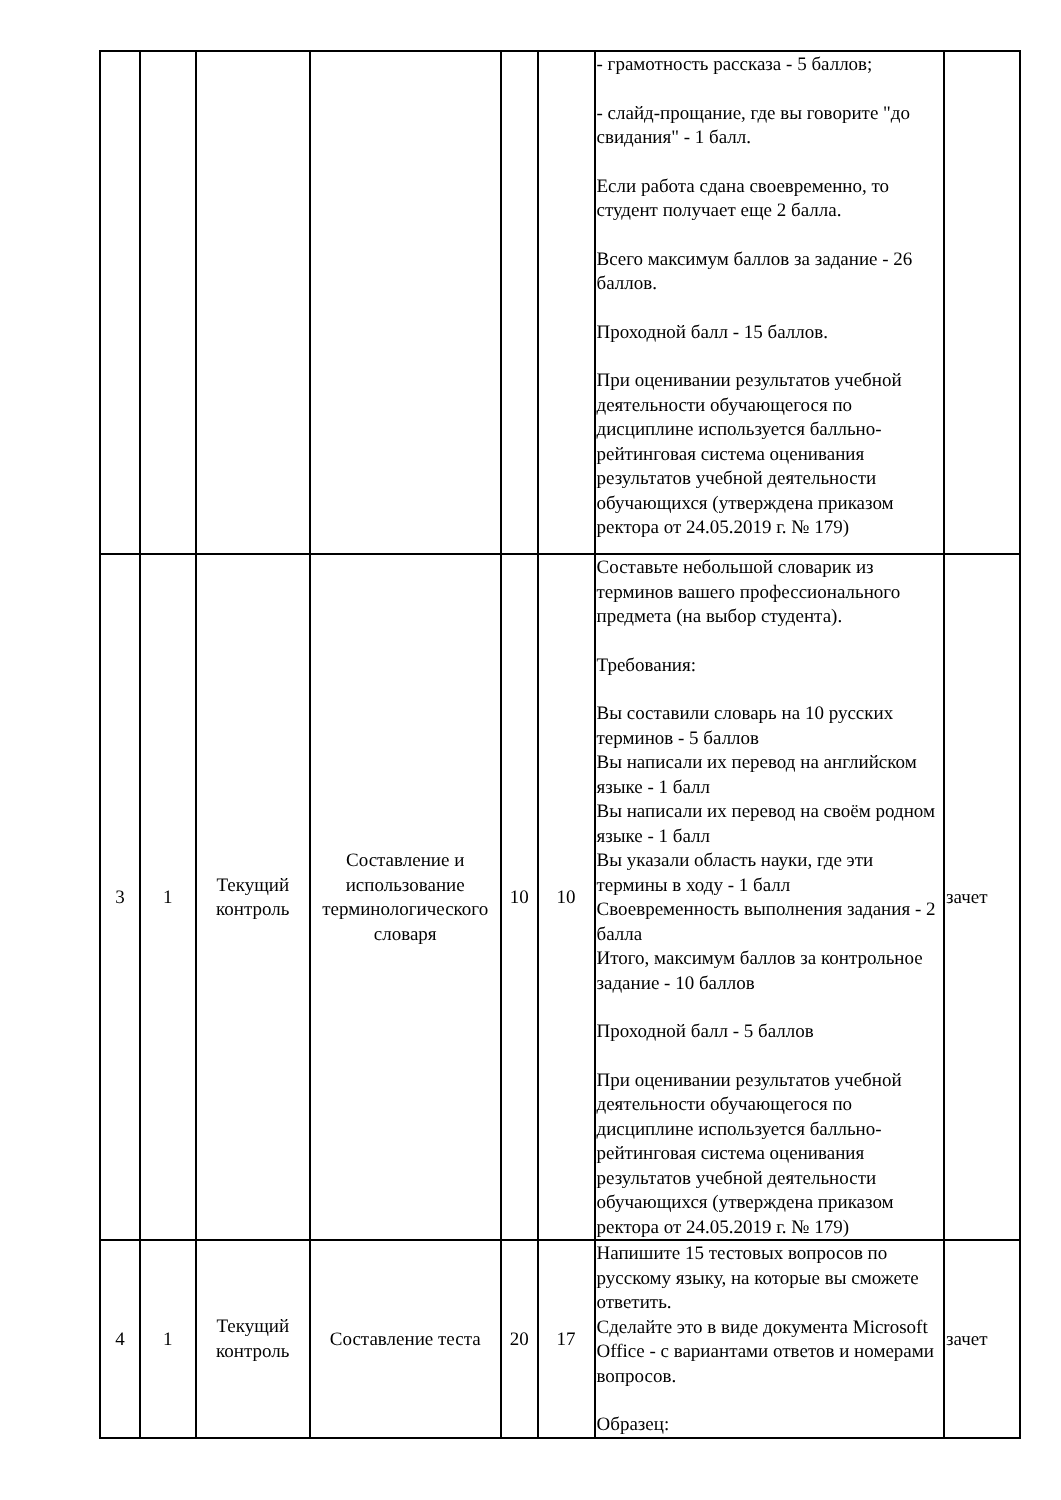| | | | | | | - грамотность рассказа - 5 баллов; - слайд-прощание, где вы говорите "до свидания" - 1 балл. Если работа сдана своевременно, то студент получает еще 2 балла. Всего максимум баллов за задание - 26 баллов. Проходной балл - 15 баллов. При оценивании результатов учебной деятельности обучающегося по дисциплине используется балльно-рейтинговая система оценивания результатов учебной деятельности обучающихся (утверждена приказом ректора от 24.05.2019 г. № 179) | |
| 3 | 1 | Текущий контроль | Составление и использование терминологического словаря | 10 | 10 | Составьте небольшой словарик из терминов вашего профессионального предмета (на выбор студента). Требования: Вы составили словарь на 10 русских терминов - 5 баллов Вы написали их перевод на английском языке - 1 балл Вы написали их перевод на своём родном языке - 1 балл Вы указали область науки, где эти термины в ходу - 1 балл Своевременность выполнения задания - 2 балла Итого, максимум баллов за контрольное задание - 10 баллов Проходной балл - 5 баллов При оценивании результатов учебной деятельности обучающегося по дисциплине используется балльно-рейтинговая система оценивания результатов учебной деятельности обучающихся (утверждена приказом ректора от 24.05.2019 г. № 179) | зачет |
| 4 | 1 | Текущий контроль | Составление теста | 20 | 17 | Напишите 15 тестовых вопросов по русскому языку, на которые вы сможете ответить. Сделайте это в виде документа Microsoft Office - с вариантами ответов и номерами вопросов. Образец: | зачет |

***

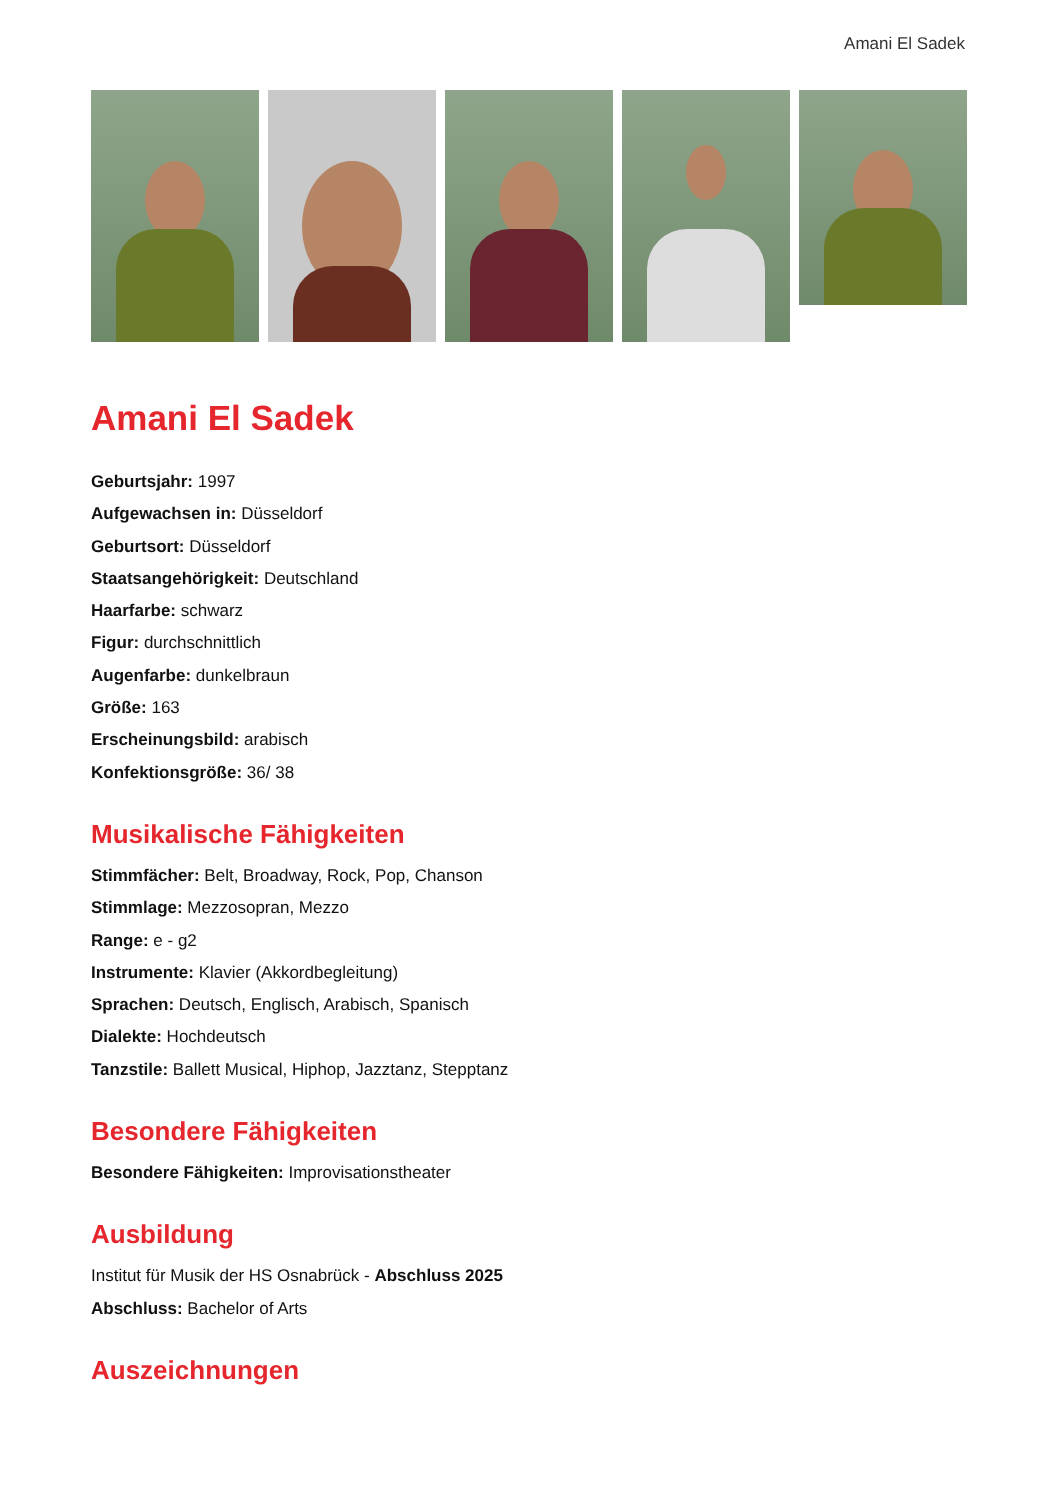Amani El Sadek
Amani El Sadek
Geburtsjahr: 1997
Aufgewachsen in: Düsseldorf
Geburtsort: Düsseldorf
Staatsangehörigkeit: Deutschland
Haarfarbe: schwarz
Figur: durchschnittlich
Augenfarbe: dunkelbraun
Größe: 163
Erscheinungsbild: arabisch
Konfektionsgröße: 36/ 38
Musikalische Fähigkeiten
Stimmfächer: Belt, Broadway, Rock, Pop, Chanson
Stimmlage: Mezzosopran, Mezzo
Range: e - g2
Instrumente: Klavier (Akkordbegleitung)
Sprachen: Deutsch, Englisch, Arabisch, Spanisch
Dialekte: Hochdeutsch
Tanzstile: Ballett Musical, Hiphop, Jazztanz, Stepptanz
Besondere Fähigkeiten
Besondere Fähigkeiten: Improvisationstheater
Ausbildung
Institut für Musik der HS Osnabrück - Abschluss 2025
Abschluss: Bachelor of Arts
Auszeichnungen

***

# [Task prompt]
Using the records above, restate word for word the lines from the one with "Besondere Fähigkeiten: Improvisationstheater" through the one with "Auszeichnungen", both included.

# [Result]
Besondere Fähigkeiten: Improvisationstheater
Ausbildung
Institut für Musik der HS Osnabrück - Abschluss 2025
Abschluss: Bachelor of Arts
Auszeichnungen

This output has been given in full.